**KUTIPAN TEKS:**
# # #

Rabu, 12 Agustus 2009

Nasionalisme

Benedict anderson dalam bukunya imagine community mencoba mendefenisikan bangsa sebagai sebuah imagined political community - - and imagined as both inherently limited and sovereign. Kata kuncinya adalah proses membayang (imagined) yang terjadi diantara anggota komunitas tersebut untuk merasa terhubung satu sama lain walaupun tidak pernah terjadi kontak secara fisik. Proses membayang inilah yang kemudian melahirkan sebuah sikap loyalitas dari setiap anggota kelompok tersebut kepada kelompoknya yang dikenal dengan nama nasionalisme. Sikap yang dalam catatan sejarah menjadi pendorong utama lahirnya nation-state diberbagai kawasan dunia. Tetapi mengapa kita harus dan merasa perlu untuk terus membayangkan diri kita sebagai bagian dari komunitas imajiner yang bernama bangsa itu?
Jika mengambil asumsi bahwa setiap manusia rasional adalah individualis dalam arti bahwa dalam pilihan tindakan yang akan diambilnya selalu berdasar pada profit taking, maka dapat dikatakan bahwa nasionalisme yang membuat setiap penganutnya rela untuk mengorbankan nyawanya sekalipun untuk kepentingan bangsanya adalah sebuah pilihan tindakan yang irasional. Benarkah demikian? Ternyata pilihan-pilihan tindakan rasional manusia itu sendiri terbatas. Keterbatasan manusia akan informasi yang ada membuat manusia mengambil pilihan memaksimalkan informasinya yang terbatas dengan cara membuat kerjasama. Selain itu, emotional bounded yang dimilikinya memaksa dia untuk terus mencari bentuk-bentuk identitas yang membuatnya nyaman dan tidak dibatasi oleh berbagai keterbatasan manusia seperti umur dll. Pada titik inilah, keterbatasan itu coba dimaksimalkan dengan cara mengidentifikasikan diri pada kelompok-kelompok tertentu seperti suku, bangsa dan agama. Maka semangat untuk berbangsa pada kemudian menjadi sebuah pilihan tindakan yang harus diambil oleh seorang individu guna memaksimalkan keterbatasan yang dimilikinya.
Sekalipun demikian, kemampuan nasionalisme untuk menjadi sebuah kekuatan yang efektif dalam memobilisasi massa akan tercapai hanya jika setiap individu yang terlibat didalamnya itu secara alami percaya bahwa mereka dilahirkan untuk berkorban kepada bangsanya. Artinya nasionalisme akan maksimal ketika berbasis kepada ‘believe’ anggotanya dan bukan itungan rasional. Dan faktor ‘believe’ ini terbentuk oleh rentang kesejarahan yang panjang dan diceritakan turun-temurun dengan berbagai mdia yang ada. Masalahnya adalah sampai sejauhmana faktor ‘believe ‘efektif saat ini?

# # #

**DATA LATIHAN:**
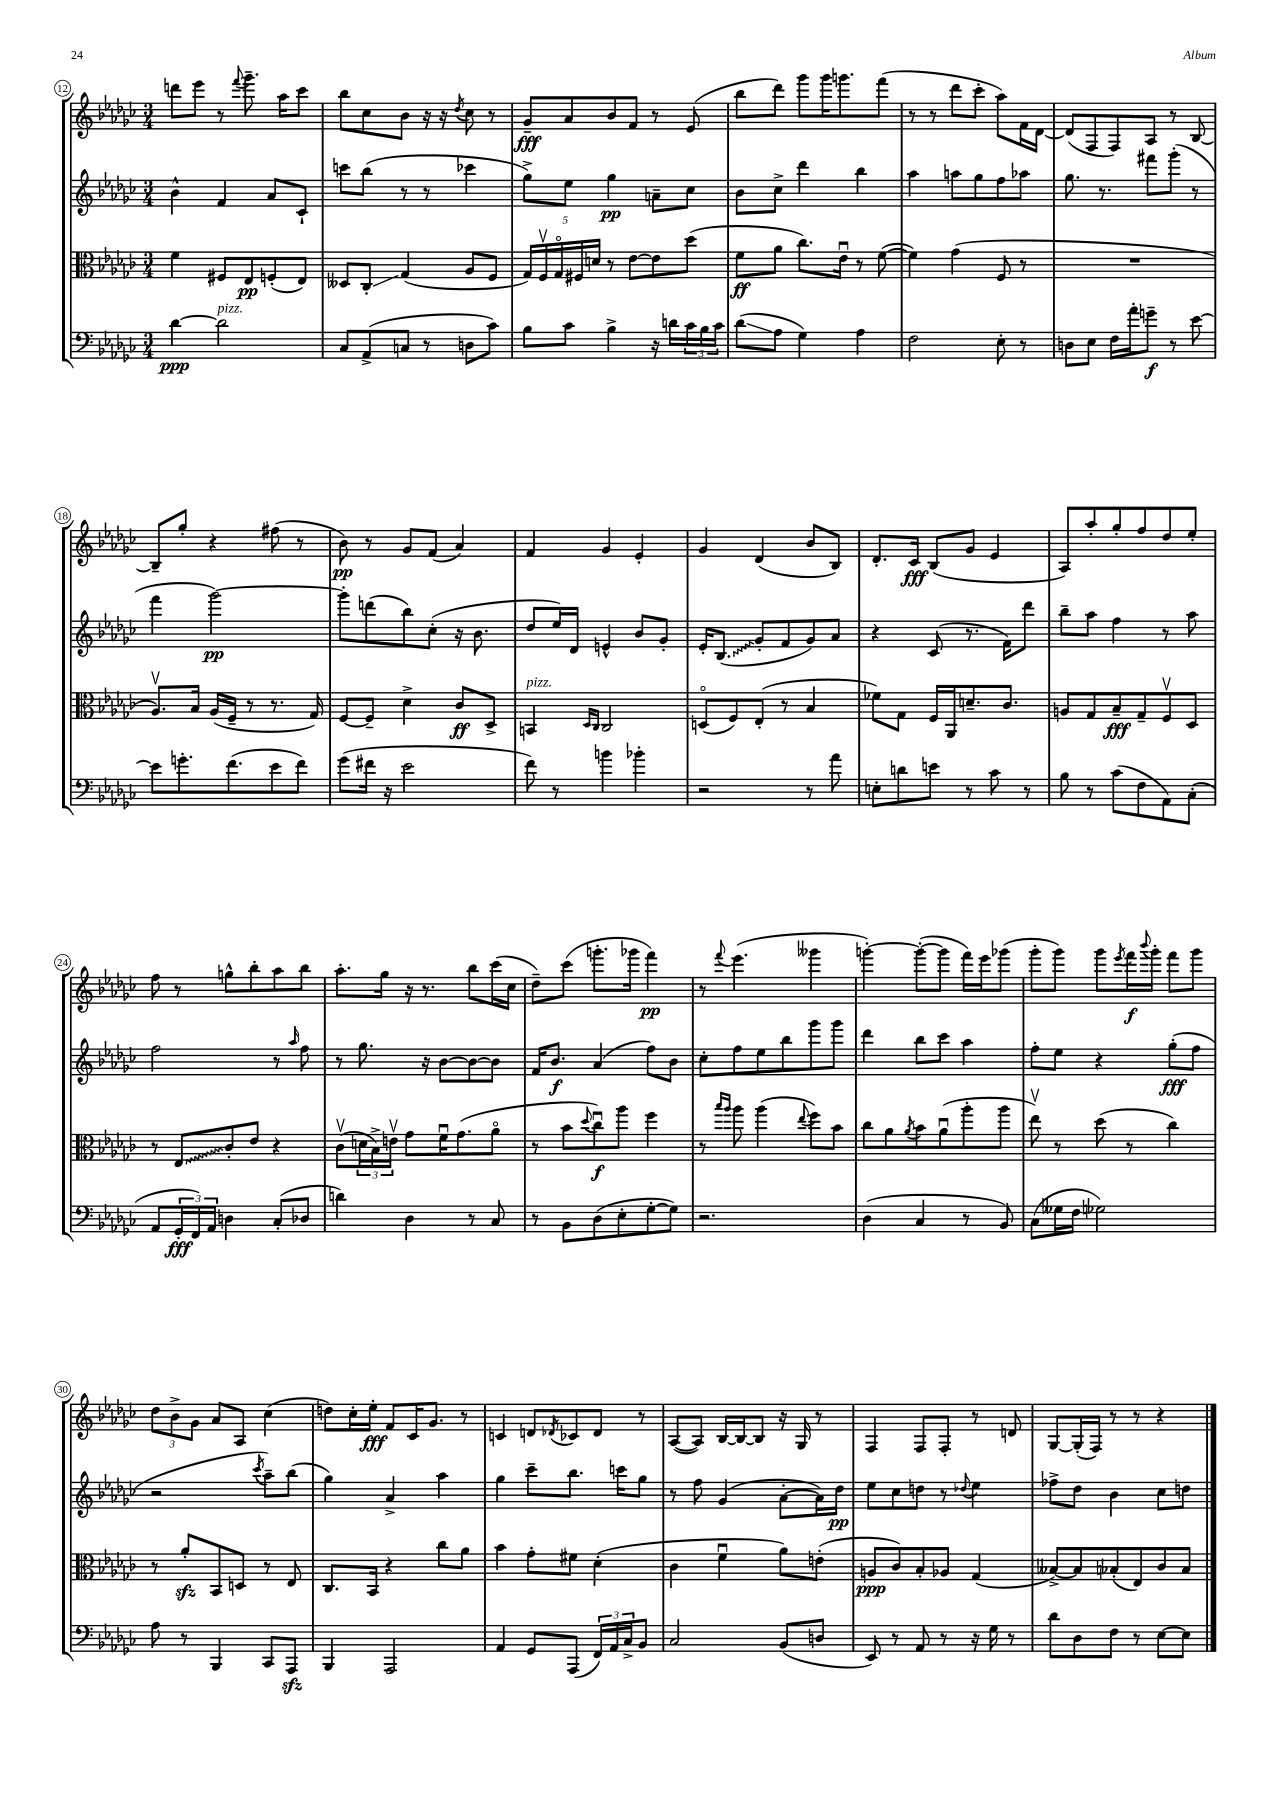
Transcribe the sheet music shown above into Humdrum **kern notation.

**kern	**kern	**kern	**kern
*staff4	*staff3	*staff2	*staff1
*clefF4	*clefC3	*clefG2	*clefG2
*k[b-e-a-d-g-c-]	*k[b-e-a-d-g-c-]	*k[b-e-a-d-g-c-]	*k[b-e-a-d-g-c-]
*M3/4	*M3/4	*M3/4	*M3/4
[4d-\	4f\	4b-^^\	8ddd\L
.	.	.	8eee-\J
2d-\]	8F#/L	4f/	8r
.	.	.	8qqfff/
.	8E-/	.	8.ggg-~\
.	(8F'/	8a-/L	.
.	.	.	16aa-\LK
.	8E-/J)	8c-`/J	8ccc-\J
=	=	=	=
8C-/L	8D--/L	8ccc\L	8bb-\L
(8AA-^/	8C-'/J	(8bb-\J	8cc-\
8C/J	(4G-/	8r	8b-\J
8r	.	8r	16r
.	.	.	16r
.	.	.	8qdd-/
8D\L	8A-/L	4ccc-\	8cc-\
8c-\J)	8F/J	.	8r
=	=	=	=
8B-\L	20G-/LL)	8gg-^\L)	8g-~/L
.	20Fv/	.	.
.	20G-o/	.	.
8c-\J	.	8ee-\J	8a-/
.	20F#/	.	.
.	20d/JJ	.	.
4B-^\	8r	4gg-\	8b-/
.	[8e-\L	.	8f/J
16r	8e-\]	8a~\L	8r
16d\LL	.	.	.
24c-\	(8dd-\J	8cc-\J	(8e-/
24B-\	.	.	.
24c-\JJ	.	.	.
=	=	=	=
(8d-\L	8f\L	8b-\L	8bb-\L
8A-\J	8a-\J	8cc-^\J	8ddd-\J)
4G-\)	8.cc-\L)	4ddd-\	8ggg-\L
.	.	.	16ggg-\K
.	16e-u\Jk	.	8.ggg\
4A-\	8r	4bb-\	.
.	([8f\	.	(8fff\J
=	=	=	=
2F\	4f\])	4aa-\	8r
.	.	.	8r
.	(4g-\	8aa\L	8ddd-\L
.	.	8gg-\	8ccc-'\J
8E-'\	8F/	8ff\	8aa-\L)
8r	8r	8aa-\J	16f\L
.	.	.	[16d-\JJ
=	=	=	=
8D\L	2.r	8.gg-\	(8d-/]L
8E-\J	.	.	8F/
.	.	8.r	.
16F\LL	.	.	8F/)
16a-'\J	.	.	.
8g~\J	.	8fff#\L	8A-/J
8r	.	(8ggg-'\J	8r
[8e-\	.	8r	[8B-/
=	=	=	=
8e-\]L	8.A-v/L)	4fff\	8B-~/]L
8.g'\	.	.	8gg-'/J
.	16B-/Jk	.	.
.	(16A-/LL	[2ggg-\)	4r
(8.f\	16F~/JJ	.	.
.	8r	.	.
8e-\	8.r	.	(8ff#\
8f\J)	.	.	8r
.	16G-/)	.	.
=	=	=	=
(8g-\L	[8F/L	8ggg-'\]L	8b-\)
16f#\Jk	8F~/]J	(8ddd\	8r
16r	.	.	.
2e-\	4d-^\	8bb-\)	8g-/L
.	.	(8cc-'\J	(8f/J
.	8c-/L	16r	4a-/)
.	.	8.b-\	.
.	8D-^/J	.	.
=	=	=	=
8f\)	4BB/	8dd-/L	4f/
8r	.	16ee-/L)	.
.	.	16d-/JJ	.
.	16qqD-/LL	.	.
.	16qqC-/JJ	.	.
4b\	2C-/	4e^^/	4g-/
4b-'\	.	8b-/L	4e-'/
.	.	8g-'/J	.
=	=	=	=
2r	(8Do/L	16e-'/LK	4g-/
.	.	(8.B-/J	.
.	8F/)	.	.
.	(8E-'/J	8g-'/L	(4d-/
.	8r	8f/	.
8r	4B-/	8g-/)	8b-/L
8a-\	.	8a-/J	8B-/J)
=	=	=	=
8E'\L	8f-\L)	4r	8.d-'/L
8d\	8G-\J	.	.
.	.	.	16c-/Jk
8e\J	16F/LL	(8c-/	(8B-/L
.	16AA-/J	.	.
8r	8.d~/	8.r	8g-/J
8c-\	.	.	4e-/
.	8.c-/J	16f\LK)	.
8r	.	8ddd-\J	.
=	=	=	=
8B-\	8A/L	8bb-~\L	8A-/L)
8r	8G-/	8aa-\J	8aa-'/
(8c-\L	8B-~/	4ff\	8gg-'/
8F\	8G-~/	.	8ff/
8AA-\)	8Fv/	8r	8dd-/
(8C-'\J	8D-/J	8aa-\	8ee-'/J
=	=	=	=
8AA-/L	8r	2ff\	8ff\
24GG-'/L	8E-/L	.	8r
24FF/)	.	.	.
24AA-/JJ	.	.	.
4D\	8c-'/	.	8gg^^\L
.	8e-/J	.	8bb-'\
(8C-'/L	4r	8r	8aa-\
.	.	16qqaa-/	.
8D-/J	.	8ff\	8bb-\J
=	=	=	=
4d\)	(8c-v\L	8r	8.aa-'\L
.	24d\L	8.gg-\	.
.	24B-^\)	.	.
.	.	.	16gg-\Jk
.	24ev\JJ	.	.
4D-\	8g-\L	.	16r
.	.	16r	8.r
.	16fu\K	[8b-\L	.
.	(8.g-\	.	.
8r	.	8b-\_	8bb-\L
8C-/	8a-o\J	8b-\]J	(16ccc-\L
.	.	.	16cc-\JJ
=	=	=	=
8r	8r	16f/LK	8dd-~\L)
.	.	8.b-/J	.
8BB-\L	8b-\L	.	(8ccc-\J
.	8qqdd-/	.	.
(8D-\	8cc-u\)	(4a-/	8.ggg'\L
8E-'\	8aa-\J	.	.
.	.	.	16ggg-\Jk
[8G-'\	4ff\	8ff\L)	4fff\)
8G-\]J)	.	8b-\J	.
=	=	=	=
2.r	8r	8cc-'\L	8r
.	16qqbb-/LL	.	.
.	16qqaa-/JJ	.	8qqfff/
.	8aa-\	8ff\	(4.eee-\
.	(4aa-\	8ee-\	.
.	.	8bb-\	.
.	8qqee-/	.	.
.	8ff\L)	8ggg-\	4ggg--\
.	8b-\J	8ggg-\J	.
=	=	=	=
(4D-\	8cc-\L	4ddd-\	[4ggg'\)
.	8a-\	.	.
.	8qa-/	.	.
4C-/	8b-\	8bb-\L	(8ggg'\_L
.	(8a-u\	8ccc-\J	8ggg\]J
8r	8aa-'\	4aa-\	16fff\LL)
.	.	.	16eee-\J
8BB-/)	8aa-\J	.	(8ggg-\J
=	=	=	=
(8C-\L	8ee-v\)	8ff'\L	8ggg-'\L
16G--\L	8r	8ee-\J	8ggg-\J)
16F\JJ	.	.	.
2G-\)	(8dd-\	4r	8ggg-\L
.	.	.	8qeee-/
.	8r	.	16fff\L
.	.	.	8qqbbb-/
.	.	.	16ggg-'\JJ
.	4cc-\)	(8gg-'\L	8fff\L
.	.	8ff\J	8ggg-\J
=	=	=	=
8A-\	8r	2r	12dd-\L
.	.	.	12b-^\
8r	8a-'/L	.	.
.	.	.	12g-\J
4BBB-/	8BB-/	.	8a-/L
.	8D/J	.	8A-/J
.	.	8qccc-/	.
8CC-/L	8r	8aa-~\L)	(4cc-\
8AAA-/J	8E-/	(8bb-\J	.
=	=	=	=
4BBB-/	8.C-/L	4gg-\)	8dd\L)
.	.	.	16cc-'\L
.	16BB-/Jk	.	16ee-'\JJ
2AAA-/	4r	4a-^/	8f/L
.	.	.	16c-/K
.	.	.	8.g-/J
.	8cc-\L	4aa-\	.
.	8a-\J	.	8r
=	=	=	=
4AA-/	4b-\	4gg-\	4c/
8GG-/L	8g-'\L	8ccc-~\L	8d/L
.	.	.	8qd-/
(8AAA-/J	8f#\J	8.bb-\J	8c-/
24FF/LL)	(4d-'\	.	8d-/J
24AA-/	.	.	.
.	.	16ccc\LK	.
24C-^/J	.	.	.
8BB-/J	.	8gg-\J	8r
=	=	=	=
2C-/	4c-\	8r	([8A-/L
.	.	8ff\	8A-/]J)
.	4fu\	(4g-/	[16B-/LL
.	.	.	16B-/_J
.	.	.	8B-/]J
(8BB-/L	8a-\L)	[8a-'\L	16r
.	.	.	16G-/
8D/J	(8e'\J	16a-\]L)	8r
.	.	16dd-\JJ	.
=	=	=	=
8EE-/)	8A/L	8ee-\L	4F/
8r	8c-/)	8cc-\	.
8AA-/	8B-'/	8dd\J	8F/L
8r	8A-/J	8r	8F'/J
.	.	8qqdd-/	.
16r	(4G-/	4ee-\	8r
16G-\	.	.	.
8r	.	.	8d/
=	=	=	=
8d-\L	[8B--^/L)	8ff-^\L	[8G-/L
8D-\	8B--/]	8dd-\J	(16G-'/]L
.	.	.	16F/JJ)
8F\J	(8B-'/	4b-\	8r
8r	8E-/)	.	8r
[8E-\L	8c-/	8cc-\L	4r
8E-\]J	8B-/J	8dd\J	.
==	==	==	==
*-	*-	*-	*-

# # #

**TUGAS LATIHAN:**
[A] Ringkas paragraf dalam kutipan tentang nasionalisme yang diawali "Sekalipun demikian, kemampuan nasionalisme" menjadi daftar butir yang tetap memuat fakta-fakta utamanya.
[B] Temukan dan salin setiap baris data yang memuat string "kern". Huruf besar dan kecil dibedakan.
Kutipan dan baris-baris data tidak saling berkaitan.

**JAWABAN BERURUTAN:**
[A]
- Nasionalisme efektif memobilisasi massa hanya jika setiap individu di dalamnya secara alami percaya bahwa mereka dilahirkan untuk berkorban kepada bangsanya.
- Nasionalisme mencapai titik maksimal bila berbasis pada 'believe' anggotanya, bukan pada hitungan rasional.
- Faktor 'believe' terbentuk melalui rentang sejarah yang panjang dan diceritakan turun-temurun lewat berbagai media.
- Persoalannya adalah sejauh mana faktor 'believe' masih efektif saat ini.

[B]
Transcribe the sheet music shown above into Humdrum **kern notation.
**kern	**kern	**kern	**kern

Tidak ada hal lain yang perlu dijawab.